▸ Supplied passage:
↓
The rocker arm is possibly the third most abused part in your engine. The connecting rods take the cake for the most abuse, followed closely by the piston assembly, but we like to think the rocker arms get the bronze for beatings when you’re goosing the throttle in your V-8 of choice.
When it comes to building a performance engine, rockers can do more than simply transfer the motion of the pushrod; rocker arms can change rpm limits, rpm acceleration, and they can even alter your camshaft’s overall behavior. Although simple in theory, rockers are actually far from simple in the high-performance and racing world. In a stock engine, we imagine the rockers live a boring life; basically just transitioning the movement of the pushrod, easily pushing down the low-pressure single coil valvesprings until the cows come home. But as your desire for horsepower increases, the durability and construction of the rockers you choose has to improve as well if you want the most from your engine combo.
Choosing the right rocker isn’t the only thing to keep in mind, you also have to install them correctly, and sometimes, if you don’t know what to look for, it can be tricky. As we change camshaft profiles, valvespring heights, and mill and deck our engine blocks and heads, those all factor into getting the rockers to fit properly and valvetrain fitment is crucial for a long-lasting engine combination.
↑
[Saved entries]
↓
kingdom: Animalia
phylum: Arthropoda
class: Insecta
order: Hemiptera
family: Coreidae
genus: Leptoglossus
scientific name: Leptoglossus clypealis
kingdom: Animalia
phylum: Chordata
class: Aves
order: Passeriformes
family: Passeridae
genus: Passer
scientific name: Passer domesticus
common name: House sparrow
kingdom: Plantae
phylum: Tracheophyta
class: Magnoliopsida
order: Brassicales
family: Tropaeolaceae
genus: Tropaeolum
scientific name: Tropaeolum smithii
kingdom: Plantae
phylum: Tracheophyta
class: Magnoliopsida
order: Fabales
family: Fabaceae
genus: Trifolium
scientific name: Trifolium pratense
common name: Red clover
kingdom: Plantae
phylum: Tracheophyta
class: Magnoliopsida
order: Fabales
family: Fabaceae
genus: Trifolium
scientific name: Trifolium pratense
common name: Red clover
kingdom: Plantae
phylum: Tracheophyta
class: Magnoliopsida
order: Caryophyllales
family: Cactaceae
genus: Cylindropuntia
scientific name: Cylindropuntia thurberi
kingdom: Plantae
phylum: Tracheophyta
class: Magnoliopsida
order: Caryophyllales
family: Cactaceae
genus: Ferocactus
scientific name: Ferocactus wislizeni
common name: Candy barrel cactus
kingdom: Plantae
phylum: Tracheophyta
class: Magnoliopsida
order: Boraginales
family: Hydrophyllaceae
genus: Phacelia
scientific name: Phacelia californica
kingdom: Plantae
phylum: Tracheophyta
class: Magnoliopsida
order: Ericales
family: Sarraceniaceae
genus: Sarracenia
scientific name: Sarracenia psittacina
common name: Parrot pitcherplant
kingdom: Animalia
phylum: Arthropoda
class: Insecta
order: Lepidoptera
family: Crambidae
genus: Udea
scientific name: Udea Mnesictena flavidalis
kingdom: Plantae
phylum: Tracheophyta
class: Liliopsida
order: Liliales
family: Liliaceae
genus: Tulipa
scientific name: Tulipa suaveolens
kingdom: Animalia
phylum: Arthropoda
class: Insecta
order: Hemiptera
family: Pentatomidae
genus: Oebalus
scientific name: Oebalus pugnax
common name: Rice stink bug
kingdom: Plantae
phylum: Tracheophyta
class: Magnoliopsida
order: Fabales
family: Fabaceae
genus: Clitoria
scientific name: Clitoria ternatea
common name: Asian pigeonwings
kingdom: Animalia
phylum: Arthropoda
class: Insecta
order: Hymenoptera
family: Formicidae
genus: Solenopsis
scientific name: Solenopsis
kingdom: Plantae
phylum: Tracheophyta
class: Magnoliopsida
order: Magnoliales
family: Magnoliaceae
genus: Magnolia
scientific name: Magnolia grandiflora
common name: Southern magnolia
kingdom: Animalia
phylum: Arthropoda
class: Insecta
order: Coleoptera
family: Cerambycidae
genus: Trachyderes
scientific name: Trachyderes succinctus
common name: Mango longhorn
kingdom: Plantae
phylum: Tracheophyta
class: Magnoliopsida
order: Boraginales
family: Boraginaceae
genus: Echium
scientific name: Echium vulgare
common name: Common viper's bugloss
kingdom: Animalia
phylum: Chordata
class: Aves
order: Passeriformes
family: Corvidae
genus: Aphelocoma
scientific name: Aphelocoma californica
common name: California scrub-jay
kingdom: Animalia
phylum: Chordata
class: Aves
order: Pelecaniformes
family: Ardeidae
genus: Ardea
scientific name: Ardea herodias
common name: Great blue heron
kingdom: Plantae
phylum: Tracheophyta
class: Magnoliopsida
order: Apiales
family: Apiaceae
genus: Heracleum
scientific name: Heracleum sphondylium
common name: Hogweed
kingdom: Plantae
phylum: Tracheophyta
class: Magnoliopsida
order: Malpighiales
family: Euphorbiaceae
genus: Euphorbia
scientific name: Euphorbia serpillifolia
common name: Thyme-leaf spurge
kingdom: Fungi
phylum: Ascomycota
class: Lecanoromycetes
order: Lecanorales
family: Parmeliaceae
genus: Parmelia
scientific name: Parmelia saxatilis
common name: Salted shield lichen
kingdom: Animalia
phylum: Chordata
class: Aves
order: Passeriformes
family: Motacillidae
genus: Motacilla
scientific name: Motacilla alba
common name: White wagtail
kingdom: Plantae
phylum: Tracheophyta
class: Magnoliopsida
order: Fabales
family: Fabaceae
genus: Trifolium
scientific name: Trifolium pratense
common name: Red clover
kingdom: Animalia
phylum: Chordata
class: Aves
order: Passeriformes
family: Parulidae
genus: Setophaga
↑
▸ Given instruction 1: Reproduce the rocker arm passage word for word from "Choosing the right" to "long-lasting engine combination.".
▸ Given instruction 2: In the rocker arm passage, which engine part takes the most abuse?
The listing above has nothing to do with the rocker arm passage.

▸ Correct answer 1:
Choosing the right rocker isn’t the only thing to keep in mind, you also have to install them correctly, and sometimes, if you don’t know what to look for, it can be tricky. As we change camshaft profiles, valvespring heights, and mill and deck our engine blocks and heads, those all factor into getting the rockers to fit properly and valvetrain fitment is crucial for a long-lasting engine combination.

▸ Correct answer 2: The connecting rods.